Los ciclistas adelantamos la primavera.

Hoy nos reunimos 14 ruteros para disfrutar de un ruteo tradicional, Barriga – María Pinto. El cual realizamos por tercera vez este año.

La ruta es ya conocida por todos los integrantes y el ritmo estuvo suave, despertando del invierno, el ánimo por las nubes y el grupo disfrutó de 75 kilómetros, incluyendo dos ascensos, a Cuesta Barriga.

Cuesta Barriga por su lado sur tiene una longitud de 5,5 km y pendiente promedio de 4,9 %

Nos reagrupamos en el plano del lado norte de la cuesta y seguimos dándole a los pedales.

Casi 01:50 horas nos toma el ruteo ida y vuelta desde este punto hasta la plaza de María Pinto.

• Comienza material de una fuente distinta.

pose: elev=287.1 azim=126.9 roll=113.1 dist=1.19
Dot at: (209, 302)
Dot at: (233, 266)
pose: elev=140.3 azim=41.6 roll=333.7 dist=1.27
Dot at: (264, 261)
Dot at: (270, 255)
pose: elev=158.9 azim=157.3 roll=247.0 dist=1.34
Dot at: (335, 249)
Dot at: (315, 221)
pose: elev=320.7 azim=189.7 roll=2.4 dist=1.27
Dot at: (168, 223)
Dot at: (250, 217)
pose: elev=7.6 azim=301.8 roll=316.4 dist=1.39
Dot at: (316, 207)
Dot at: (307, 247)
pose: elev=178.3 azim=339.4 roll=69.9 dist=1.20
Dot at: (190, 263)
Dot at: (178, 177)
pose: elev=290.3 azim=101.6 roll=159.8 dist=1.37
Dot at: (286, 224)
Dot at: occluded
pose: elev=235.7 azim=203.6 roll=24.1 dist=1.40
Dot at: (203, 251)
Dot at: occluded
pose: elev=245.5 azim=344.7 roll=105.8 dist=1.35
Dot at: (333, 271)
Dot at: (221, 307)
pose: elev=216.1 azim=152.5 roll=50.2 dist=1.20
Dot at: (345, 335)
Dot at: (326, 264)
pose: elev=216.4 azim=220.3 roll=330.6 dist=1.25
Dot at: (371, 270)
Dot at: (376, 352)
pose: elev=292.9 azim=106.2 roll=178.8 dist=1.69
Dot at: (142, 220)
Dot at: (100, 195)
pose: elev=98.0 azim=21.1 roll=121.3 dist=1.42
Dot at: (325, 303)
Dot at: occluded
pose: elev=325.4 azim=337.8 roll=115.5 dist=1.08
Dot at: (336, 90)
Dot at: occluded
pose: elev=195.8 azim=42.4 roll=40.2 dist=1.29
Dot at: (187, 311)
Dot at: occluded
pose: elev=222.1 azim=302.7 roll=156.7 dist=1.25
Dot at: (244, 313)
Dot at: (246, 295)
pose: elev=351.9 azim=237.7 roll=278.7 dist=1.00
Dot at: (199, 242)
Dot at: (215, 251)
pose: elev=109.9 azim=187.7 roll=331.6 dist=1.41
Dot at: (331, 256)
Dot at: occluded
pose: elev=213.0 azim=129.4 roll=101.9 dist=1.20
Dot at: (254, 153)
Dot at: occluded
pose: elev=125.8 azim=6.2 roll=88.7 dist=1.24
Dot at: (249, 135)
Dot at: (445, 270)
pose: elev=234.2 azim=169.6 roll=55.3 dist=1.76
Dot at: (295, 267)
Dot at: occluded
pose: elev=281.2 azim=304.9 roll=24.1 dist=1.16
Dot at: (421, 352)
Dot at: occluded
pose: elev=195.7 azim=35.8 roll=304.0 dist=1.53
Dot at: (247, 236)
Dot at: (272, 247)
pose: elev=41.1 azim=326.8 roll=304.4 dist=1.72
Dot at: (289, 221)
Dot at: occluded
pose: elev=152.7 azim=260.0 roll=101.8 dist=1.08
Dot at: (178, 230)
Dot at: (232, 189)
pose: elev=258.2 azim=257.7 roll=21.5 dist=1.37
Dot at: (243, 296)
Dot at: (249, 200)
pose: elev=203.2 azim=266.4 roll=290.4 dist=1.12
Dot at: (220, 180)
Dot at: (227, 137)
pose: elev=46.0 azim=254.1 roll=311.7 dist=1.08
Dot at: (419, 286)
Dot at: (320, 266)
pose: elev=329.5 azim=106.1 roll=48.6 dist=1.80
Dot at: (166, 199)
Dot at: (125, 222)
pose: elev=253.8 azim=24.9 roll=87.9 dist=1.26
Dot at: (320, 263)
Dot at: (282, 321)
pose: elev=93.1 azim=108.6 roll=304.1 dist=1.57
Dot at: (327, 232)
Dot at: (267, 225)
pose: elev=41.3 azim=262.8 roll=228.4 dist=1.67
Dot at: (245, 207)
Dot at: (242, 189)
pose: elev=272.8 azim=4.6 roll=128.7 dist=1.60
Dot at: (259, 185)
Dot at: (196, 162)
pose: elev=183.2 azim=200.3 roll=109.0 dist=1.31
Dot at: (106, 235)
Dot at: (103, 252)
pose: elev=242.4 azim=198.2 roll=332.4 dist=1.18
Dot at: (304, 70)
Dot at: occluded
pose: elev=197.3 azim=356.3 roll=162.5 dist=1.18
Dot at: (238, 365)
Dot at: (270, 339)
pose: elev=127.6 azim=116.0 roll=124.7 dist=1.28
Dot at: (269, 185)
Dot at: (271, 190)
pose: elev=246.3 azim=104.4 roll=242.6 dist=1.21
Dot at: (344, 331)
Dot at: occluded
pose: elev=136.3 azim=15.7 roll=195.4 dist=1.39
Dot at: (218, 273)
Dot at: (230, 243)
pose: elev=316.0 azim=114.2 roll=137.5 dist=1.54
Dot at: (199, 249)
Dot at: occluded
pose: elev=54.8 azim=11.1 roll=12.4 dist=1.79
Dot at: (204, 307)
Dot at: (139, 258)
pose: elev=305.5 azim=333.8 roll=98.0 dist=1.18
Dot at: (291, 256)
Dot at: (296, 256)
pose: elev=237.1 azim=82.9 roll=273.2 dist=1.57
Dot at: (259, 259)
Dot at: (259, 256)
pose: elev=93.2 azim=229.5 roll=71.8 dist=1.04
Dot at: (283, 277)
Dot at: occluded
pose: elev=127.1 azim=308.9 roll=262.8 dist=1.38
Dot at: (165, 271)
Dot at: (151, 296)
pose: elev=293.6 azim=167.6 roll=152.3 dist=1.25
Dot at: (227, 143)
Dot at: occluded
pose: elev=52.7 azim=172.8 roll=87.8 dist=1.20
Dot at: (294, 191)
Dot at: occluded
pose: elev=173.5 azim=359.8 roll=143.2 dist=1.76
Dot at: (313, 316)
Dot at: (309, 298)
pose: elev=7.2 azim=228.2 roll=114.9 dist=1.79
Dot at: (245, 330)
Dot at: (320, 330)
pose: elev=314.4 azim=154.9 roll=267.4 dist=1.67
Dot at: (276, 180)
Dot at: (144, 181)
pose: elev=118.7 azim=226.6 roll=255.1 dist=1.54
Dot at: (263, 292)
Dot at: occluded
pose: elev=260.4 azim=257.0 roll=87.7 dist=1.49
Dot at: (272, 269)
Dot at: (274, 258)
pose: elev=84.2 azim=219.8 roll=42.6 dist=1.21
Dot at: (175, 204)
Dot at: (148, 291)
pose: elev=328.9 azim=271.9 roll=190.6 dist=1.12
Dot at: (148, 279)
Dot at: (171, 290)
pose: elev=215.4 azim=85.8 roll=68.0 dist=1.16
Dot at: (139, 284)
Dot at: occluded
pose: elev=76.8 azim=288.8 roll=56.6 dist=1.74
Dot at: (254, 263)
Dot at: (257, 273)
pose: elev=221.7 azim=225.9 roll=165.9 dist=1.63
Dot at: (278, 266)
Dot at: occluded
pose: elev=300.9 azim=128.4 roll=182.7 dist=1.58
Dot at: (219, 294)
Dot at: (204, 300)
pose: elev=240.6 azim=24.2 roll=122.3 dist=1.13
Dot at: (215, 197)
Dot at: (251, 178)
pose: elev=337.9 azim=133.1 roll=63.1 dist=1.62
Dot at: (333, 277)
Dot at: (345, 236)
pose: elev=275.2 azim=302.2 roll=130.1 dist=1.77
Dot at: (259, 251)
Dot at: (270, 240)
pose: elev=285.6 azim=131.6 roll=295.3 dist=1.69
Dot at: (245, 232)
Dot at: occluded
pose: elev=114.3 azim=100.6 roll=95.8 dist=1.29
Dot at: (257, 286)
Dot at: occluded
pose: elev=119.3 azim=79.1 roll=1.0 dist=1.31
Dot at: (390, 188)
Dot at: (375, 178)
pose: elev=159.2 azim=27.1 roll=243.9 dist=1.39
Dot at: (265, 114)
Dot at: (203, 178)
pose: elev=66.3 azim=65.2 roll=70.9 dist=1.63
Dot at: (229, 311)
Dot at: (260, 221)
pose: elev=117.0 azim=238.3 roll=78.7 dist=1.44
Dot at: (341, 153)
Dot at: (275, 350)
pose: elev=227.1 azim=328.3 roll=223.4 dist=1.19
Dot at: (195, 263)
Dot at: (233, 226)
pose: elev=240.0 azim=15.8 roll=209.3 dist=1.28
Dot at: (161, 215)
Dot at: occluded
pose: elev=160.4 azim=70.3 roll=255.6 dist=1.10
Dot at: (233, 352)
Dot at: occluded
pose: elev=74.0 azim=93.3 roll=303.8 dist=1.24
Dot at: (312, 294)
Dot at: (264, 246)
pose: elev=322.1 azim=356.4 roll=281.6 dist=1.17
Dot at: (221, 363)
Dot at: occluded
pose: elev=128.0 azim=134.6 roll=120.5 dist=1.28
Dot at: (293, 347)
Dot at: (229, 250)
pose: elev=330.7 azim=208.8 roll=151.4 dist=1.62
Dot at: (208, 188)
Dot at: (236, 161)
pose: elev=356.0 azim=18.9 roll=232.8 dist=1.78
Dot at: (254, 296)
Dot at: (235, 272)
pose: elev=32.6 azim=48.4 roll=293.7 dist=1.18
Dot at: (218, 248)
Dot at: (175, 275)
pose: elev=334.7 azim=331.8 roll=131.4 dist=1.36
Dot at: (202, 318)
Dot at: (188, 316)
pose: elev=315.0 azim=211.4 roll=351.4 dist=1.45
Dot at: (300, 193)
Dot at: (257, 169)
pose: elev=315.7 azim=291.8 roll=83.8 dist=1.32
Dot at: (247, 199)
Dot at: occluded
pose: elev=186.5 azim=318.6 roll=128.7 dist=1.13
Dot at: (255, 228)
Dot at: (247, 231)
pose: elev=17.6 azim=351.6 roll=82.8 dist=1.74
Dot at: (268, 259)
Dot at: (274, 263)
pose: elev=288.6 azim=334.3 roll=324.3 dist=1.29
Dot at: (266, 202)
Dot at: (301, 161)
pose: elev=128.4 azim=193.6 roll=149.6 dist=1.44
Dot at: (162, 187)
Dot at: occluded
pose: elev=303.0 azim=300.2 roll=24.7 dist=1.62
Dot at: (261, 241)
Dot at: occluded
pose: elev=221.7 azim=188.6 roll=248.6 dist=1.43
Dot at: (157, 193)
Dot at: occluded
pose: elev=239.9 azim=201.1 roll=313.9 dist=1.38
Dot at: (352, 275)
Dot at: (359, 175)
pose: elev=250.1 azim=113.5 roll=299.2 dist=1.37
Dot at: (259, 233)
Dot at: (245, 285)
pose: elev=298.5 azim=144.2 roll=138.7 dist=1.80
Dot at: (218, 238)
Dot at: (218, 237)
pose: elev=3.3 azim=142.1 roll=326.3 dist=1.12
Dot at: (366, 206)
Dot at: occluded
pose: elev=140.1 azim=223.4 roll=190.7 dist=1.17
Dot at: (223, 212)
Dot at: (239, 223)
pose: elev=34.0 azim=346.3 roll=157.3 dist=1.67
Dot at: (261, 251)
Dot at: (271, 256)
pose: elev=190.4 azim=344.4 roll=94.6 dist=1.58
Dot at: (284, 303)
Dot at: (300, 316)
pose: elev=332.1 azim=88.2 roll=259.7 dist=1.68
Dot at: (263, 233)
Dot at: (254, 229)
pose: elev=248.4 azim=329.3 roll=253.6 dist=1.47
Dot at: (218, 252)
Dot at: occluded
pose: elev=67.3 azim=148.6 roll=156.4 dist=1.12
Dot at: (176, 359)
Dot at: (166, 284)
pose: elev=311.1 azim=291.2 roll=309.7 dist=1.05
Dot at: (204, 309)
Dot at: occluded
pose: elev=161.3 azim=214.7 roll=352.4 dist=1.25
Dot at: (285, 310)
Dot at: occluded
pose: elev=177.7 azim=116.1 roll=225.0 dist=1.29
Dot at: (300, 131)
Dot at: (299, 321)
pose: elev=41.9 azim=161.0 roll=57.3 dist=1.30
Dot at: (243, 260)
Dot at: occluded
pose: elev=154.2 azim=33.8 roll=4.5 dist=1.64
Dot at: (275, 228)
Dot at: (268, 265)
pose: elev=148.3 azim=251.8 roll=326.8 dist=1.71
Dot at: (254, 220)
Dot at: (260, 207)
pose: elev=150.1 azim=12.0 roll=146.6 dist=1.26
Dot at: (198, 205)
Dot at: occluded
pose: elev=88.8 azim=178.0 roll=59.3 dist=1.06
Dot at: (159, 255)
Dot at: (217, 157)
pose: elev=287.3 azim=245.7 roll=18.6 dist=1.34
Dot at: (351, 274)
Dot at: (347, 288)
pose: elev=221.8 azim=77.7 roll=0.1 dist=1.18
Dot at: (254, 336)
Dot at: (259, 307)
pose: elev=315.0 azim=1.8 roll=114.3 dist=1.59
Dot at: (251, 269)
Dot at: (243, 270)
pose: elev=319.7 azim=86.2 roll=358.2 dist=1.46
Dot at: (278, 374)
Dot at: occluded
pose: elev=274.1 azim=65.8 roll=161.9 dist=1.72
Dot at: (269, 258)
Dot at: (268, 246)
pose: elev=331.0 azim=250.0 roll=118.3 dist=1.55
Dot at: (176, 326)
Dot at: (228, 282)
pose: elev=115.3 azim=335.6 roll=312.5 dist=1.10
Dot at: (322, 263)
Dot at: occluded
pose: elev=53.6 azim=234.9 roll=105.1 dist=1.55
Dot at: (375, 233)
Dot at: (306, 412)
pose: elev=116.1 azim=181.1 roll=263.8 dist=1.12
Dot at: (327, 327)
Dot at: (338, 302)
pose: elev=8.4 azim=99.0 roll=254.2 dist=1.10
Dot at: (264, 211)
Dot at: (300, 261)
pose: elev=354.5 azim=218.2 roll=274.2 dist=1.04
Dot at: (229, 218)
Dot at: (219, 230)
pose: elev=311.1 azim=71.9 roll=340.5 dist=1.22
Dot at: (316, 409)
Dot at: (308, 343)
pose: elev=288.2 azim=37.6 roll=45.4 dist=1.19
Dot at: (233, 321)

Roberto y Nicolás en la parada de vuelta de María Pinto

Cuesta Barriga por su lado tiene una longitud de 8,5 km y pendiente promedio de 4,8 %

Los promedios de pendiente mencionados deben tomarse como una simple referencia, ya que cada subida tiene sus peculiaridades, y los promedios artiméticos pueden llevarnos a engaño.

Ahora vamos a darle una utilidad a los registros de cada ruteo.

Este años hemos he participado en tres ocasiones de esta clásica: Mayo 6, Junio 10 y Septiembre 9. Obviamente la distancia se mantiene en los consabidos 75 kilómetros.

  Tabla: Registro de Rendimiento Barriga-María Pinto

Fecha

Velocidad

Ritmo Cardíaco

Rendimiento

[km/hr]

[PPM]

V/RC

Mayo 6

26,1

129

0,20

Junio 10

26,7

128

0,21

Septiembre 9

23,3

133

0,18

La velocidad promedio indicada en la tabla es la registrada para el ruteo completo, en lo personal podría hacer lo mismo para los dos ascensos de Cuesta Barriga, pero lo que quiero destacar es el concepto de rendimiento, nótese que el mejor rendimiento se obtiene el Junio, con una mayor velocidad, pero, y esto es lo importante, con un menor promedio de ritmo cardíaco.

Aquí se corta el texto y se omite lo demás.